Explainable Dynamic Ensemble Learning with Late Fusion of Multimodal Data for Intelligent Decision Support
Project Description
In domains like healthcare, finance, and cybersecurity, data often comes from multiple modalities—images, sensors, clinical records, and text reports. However, this heterogeneity presents major challenges:
- Missing modalities
- Imbalanced feature sets
- Prediction uncertainty
While dynamic ensemble selection (DES) offers a flexible way to choose the best models per instance, traditional systems mostly rely on early fusion, limiting their performance and explainability.

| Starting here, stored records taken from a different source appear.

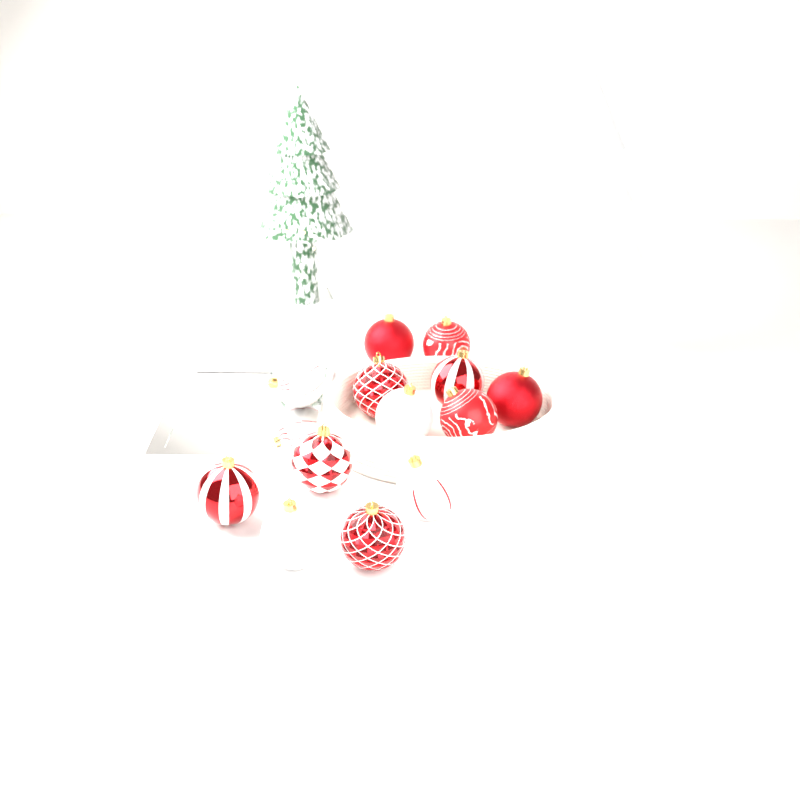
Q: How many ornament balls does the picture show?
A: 13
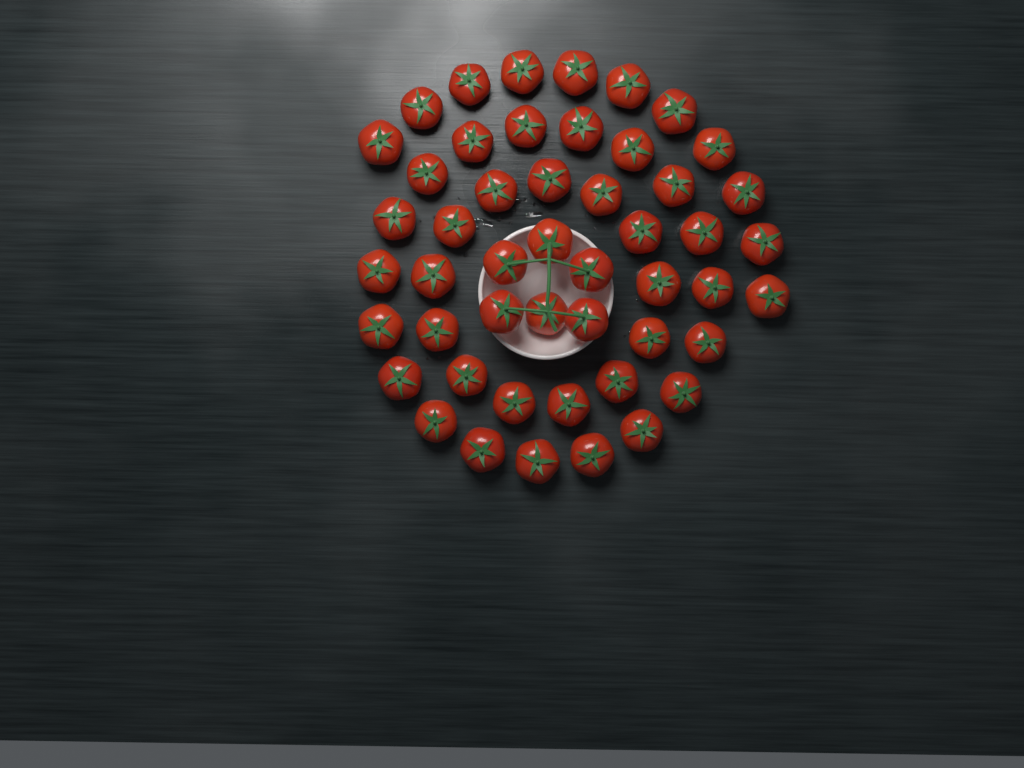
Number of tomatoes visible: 49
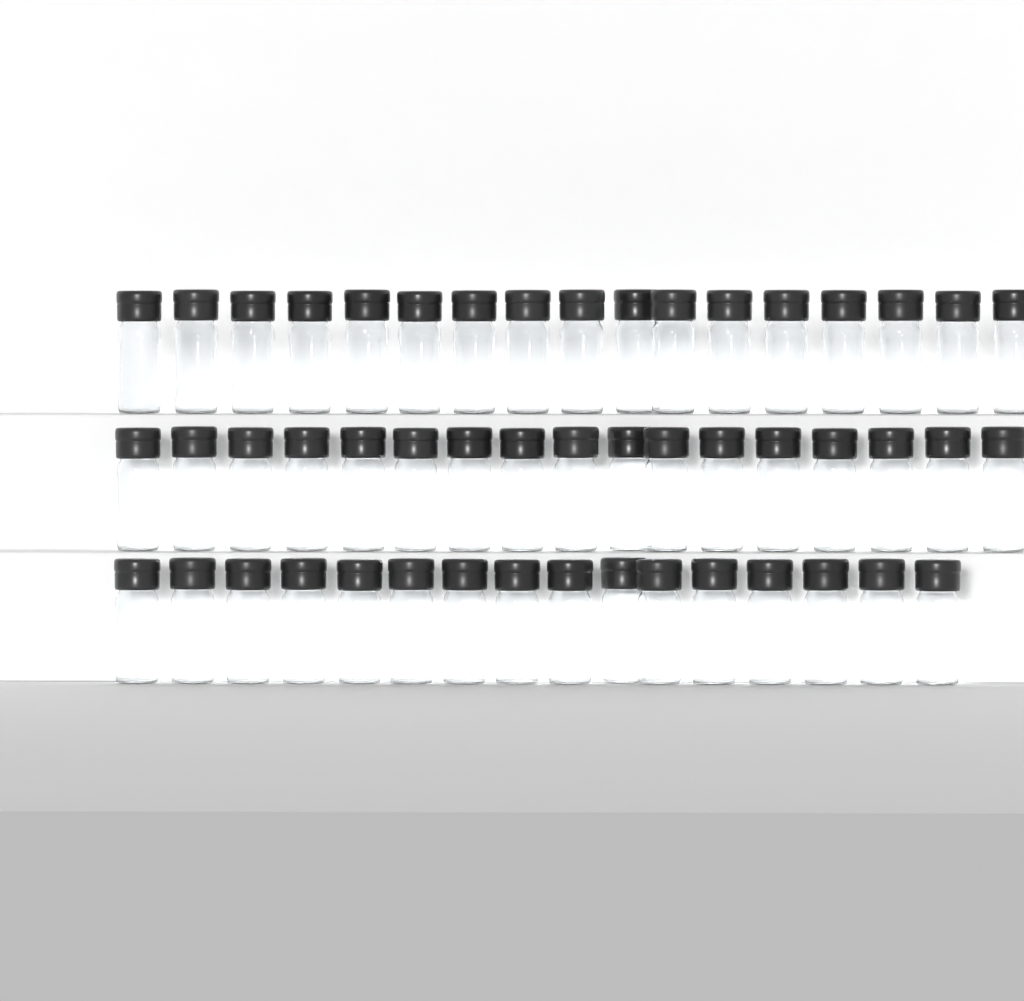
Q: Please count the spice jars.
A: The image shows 50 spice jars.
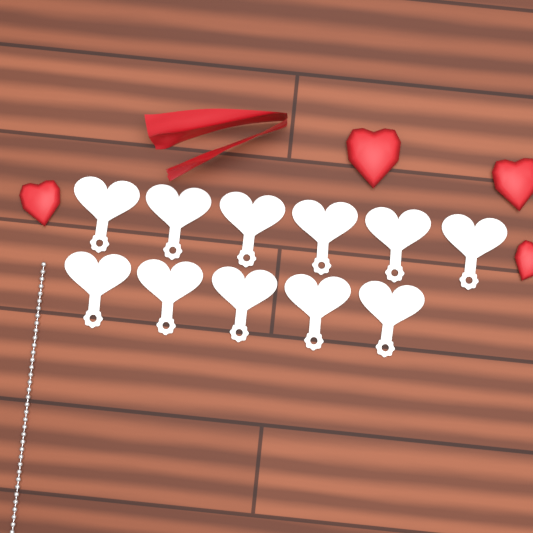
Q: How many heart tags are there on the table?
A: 11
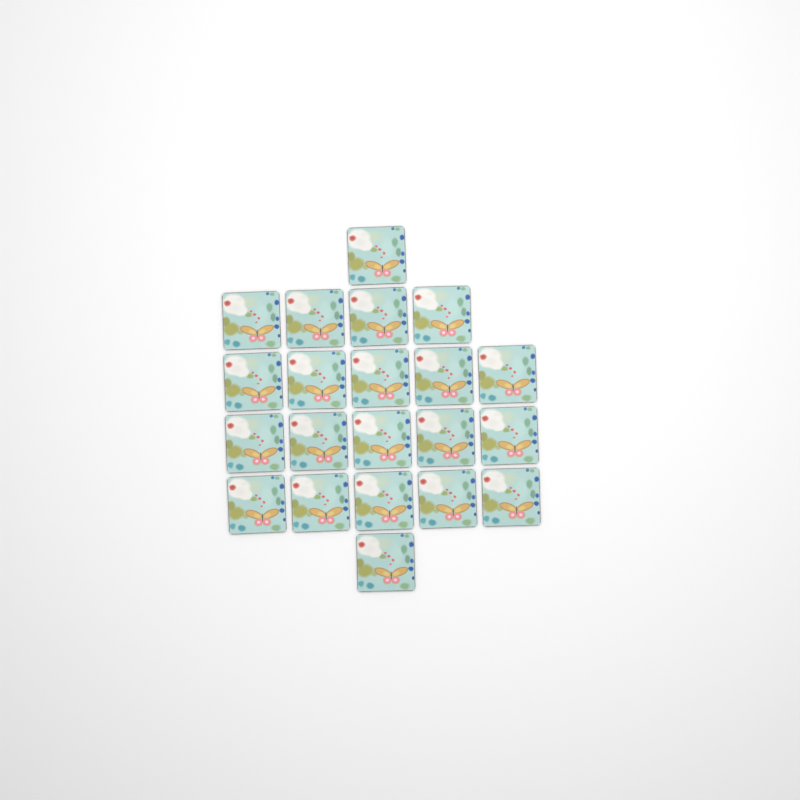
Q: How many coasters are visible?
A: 21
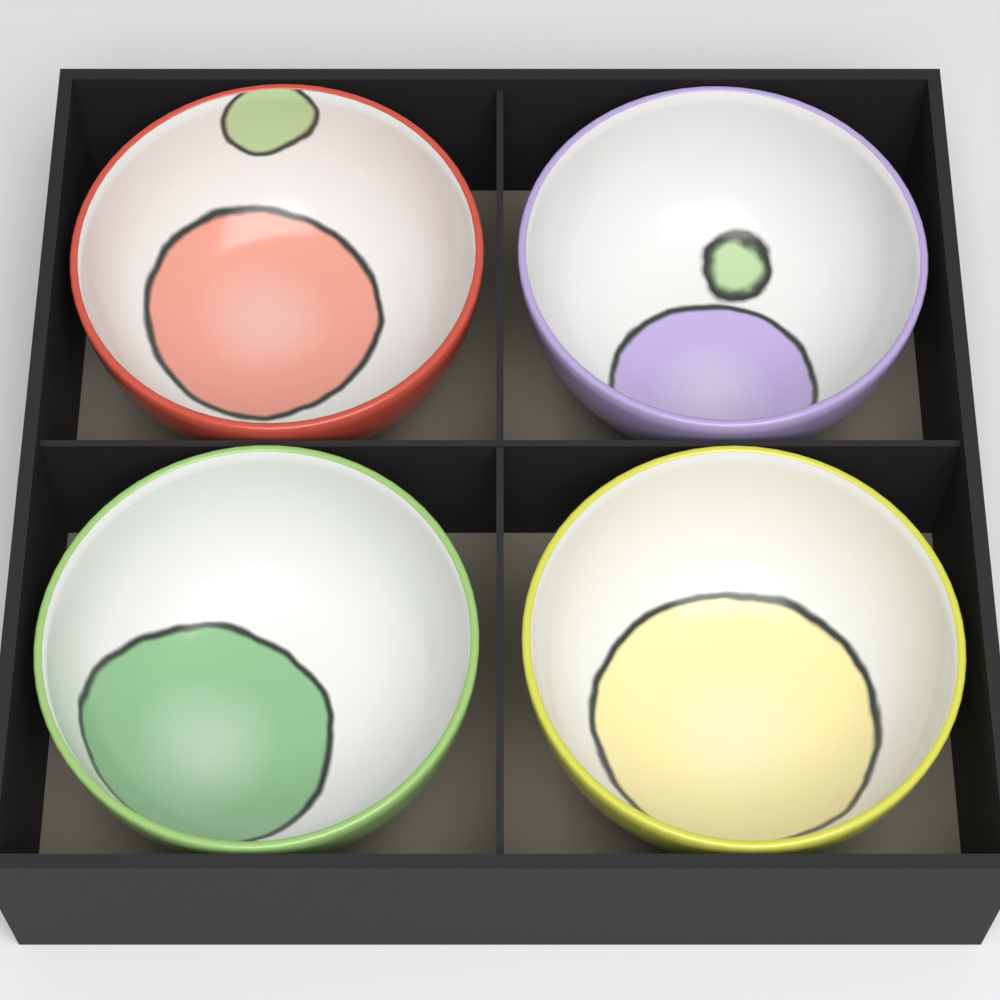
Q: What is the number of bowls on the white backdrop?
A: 4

To overcome these limitations, InfoLab at Sungkyunkwan University (SKKU) has developed a novel explainable DES framework using late fusion. This project introduces new algorithms, validated applications, and an open-source Python library, Infodeslib, for real-world use.
Key Contributions
1. Infodeslib: Python Library for Dynamic Late Fusion
An open-source Python package that implements:
- 4 DCS and 7 DES techniques adapted for late fusion
- Modular assignment of classifiers to specific modalities
- Improved generalization and modal robustness
Built-in explainability tools include:
- Case-Based Reasoning (CBR): Highlights similar past cases
- Classifier Contribution Visuals: Shows how each model influenced the final decision
- Local Feature Importance (SHAP): Displays feature impact on predictions
2. Dynamic Late Fusion Framework with Clinical Validation
We extended traditional DES methods like KNORA-U to support late fusion using region-of-competence selection.
Evaluation Results:
-
MIT-GOSSIS Dataset (6,600 hospital patients):
Achieved 90.16% accuracy, outperforming early fusion and static ensembles -
Additional Benchmarks:
ADNI, NACC, PPMI, Credit Card Clients, and Samarkand Neonatal ICU Dataset - Demonstrated strong performance in handling missing data and enhancing diversity
Project Objectives
- Build an adaptive, late-fusion ensemble framework that dynamically selects models across modalities
- Integrate explainable AI tools to support transparent decision-making
- Test the framework across healthcare, financial, and critical system datasets
- Release a user-friendly, open-source library to foster adoption and reproducibility
Research Impact
This project pioneers a next-gen intelligent decision support system by uniting:
- Dynamic ensemble learning
- Multimodal late fusion
- Embedded explainability
The result is a robust, interpretable solution for high-stakes AI applications. By releasing Infodeslib, InfoLab (SKKU) empowers researchers and practitioners to build trustworthy and high-performance systems across a range of multimodal data environments.